**Change listing data**
=== Begin Enclosure ===
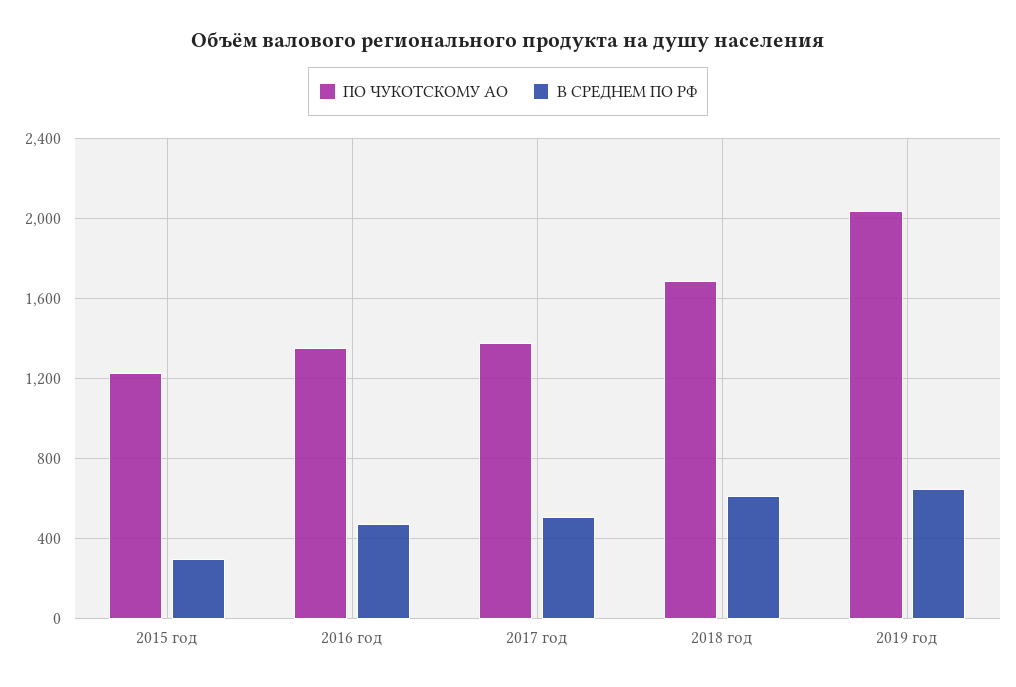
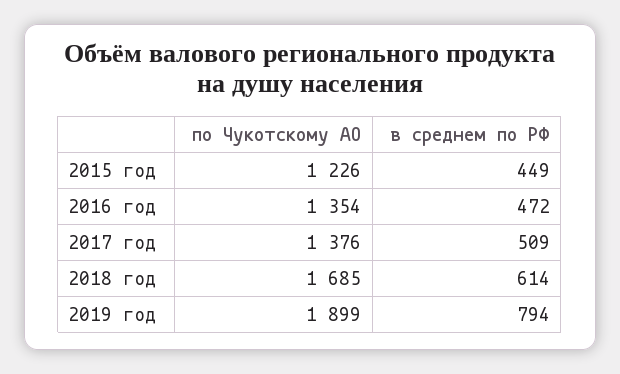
  {
    "ПО ЧУКОТСКОМУ АО": {
      "2015 год": 1226,
      "2016 год": 1354,
      "2017 год": 1376,
      "2018 год": 1685,
-     "2019 год": 2050
+     "2019 год": 1899
    },
    "В СРЕДНЕМ ПО РФ": {
-     "2015 год": 300,
+     "2015 год": 449,
      "2016 год": 472,
      "2017 год": 509,
      "2018 год": 614,
-     "2019 год": 650
+     "2019 год": 794
    }
  }

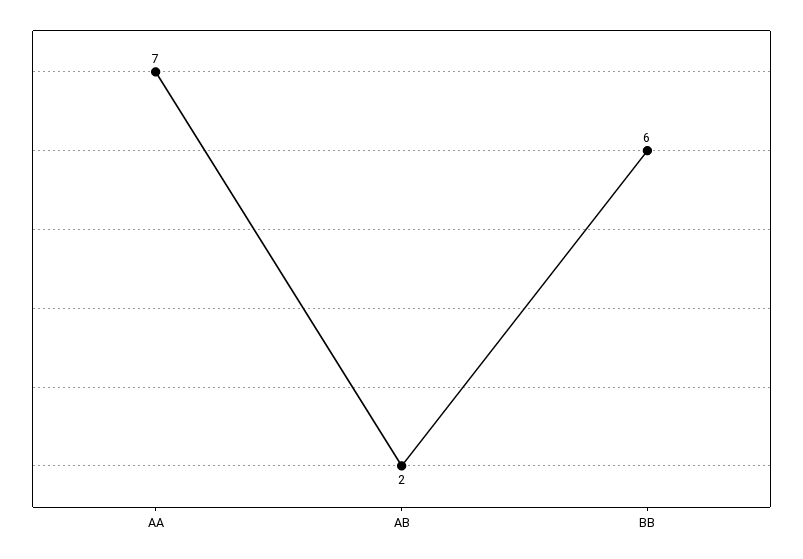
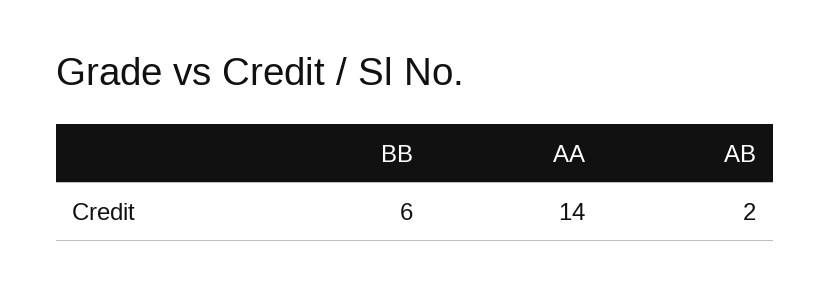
  {
-   "AA": 7,
+   "AA": 14,
    "AB": 2,
    "BB": 6
  }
=== End Enclosure ===
**AIM OF THE EXERCISE**
Return all of the lines above without alteration, minus the pictures.

**SOLUTION FOR THIS PROBLEM**
  {
    "ПО ЧУКОТСКОМУ АО": {
      "2015 год": 1226,
      "2016 год": 1354,
      "2017 год": 1376,
      "2018 год": 1685,
-     "2019 год": 2050
+     "2019 год": 1899
    },
    "В СРЕДНЕМ ПО РФ": {
-     "2015 год": 300,
+     "2015 год": 449,
      "2016 год": 472,
      "2017 год": 509,
      "2018 год": 614,
-     "2019 год": 650
+     "2019 год": 794
    }
  }

  {
-   "AA": 7,
+   "AA": 14,
    "AB": 2,
    "BB": 6
  }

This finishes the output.